Mining EHR notes to evaluate heart failure device performance: A large health system based in the Midwest needed to analyze information on cardiac resynchronization therapy device outcomes and clinical characteristics for heart failure patients for a contract research project. The health system’s goal was to evaluate a range of different outcomes in order to understand how well cardiac devices such as pacemakers were working across several patient populations.
However, a significant amount of the information needed for the project – ejection fractions, New York Heart Association classification details, symptoms, information about the device and outcomes, and any reasons for removal of the device – was saved as unstructured data and not easily accessible to researchers. The health system’s volume of information was so substantial – seven years, 100,000 patients, 34 million documents – that researchers estimated extracting all the needed information via manual processes such as chart reviews would require 55 person-years.

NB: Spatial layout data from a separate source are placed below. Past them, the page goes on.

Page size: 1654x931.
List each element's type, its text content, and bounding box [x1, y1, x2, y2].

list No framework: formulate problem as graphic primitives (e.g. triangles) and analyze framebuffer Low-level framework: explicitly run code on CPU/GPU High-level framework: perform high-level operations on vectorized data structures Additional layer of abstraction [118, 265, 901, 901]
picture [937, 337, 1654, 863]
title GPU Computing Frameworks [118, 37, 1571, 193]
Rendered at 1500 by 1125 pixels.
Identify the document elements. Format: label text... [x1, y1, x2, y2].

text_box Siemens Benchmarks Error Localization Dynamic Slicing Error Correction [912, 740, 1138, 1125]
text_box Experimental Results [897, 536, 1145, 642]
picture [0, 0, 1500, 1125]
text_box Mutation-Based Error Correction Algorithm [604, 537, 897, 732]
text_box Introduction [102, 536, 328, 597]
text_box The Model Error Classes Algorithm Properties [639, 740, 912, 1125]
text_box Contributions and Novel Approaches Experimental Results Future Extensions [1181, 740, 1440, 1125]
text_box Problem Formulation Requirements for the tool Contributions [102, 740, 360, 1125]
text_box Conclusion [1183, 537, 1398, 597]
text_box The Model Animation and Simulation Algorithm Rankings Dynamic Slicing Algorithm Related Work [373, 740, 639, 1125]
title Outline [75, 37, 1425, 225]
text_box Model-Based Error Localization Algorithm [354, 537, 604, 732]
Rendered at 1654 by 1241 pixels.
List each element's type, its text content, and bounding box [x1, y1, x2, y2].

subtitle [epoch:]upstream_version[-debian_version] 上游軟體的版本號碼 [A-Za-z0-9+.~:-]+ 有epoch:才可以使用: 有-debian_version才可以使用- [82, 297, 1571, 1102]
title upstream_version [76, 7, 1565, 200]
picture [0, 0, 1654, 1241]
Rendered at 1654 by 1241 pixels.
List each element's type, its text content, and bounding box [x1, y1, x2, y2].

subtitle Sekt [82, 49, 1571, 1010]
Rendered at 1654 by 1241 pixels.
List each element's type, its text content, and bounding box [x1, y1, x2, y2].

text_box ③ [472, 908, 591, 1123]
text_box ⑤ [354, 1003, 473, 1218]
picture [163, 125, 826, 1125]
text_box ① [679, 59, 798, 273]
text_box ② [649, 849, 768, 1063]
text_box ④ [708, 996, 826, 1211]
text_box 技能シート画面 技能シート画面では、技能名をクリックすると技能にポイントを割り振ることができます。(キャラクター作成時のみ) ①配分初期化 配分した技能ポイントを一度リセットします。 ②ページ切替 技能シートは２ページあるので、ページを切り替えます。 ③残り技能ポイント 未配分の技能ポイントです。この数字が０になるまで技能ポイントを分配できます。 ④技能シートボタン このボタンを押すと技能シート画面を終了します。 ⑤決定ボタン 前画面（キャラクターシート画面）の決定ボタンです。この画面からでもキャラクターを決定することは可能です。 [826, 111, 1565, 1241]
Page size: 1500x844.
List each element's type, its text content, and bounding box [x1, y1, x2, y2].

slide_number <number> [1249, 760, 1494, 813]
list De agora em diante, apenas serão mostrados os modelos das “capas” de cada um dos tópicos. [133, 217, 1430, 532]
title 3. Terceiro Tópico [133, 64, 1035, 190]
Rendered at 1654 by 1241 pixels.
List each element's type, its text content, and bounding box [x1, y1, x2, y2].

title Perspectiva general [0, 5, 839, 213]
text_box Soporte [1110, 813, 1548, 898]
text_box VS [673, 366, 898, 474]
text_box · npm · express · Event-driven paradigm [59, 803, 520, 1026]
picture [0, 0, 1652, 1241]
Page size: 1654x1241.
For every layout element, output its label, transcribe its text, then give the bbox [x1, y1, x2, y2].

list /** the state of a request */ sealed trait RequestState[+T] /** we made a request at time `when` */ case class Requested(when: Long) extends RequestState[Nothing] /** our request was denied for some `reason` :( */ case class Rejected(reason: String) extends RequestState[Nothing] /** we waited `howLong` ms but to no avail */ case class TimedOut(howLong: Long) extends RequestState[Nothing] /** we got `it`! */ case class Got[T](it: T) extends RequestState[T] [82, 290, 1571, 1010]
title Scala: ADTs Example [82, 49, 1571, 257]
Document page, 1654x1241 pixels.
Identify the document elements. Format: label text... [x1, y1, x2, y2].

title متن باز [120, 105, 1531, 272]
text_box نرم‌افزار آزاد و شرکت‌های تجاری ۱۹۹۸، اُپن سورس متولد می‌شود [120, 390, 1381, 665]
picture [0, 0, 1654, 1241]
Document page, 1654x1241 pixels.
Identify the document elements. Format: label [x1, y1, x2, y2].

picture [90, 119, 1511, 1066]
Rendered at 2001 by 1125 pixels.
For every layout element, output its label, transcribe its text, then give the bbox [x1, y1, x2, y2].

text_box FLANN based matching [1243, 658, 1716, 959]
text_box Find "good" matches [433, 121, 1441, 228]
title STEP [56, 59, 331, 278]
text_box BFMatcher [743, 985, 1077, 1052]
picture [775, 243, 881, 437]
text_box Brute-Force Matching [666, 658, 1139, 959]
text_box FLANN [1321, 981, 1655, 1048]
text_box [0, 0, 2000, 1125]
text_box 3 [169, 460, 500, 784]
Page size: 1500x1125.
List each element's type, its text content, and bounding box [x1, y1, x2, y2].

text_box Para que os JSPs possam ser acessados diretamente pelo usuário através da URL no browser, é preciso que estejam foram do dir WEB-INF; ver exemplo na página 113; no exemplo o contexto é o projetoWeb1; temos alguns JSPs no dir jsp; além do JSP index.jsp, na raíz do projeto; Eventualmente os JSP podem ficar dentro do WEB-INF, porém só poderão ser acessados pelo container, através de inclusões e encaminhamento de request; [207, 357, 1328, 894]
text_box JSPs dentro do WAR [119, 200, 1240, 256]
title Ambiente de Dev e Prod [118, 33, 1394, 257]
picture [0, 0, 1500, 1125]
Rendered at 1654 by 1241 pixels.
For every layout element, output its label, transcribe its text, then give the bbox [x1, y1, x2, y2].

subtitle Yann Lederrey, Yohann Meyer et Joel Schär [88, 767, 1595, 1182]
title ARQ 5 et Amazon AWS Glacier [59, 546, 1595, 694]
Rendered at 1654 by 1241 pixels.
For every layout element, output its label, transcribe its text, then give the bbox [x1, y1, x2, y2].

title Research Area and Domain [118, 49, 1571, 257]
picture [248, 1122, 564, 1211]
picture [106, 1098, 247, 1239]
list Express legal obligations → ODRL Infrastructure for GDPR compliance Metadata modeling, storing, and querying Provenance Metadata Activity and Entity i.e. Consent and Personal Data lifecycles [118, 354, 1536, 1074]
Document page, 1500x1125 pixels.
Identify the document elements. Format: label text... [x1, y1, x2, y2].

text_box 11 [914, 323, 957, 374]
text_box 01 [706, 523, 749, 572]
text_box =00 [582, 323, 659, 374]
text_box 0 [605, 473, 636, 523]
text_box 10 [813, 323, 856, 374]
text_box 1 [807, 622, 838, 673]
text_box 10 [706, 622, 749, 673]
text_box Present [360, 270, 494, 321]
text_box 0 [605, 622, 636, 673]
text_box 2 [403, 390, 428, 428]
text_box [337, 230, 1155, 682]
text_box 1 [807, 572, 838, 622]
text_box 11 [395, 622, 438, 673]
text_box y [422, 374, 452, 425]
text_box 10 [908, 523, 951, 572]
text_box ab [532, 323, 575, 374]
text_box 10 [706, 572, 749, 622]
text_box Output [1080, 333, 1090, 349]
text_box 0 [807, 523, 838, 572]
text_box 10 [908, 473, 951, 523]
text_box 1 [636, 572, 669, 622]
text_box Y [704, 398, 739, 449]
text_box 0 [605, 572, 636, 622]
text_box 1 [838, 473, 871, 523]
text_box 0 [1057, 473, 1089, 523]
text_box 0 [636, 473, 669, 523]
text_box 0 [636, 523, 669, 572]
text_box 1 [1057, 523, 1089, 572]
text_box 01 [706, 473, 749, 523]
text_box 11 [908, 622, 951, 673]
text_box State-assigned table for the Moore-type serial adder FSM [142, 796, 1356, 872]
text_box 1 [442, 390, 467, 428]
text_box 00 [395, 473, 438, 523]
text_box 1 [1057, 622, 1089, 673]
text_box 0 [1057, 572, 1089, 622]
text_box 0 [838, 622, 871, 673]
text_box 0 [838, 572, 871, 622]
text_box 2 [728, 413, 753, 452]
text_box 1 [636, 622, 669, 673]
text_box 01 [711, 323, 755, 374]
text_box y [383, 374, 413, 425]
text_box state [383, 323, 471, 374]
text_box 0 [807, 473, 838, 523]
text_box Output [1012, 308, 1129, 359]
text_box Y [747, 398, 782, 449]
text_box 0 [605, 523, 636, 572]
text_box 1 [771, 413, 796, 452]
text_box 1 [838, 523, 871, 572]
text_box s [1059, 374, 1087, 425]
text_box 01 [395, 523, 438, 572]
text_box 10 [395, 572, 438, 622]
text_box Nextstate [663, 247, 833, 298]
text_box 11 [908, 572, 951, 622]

Using NLP, the health system was able to help the device manufacturer understand how to improve its implantable products and help its own clinicians make better data-driven decisions on cardiac treatment. Two employees of the health system, who did not have previous experience with NLP, completed the project in just two months with 95% accuracy.
Real-world data provides high value at all stages of drug and device development, from bench to bedside. But too often, critical real-world data is locked in unstructured documents, rendering manual curation slow and tedious. NLP extracts and synthesizes that high-value information, uncovering data that may lead to insights that change patients’ lives.
Jane Z. Reed, Ph.D. is Director Life Sciences at Linguamatics, an IQVIA company.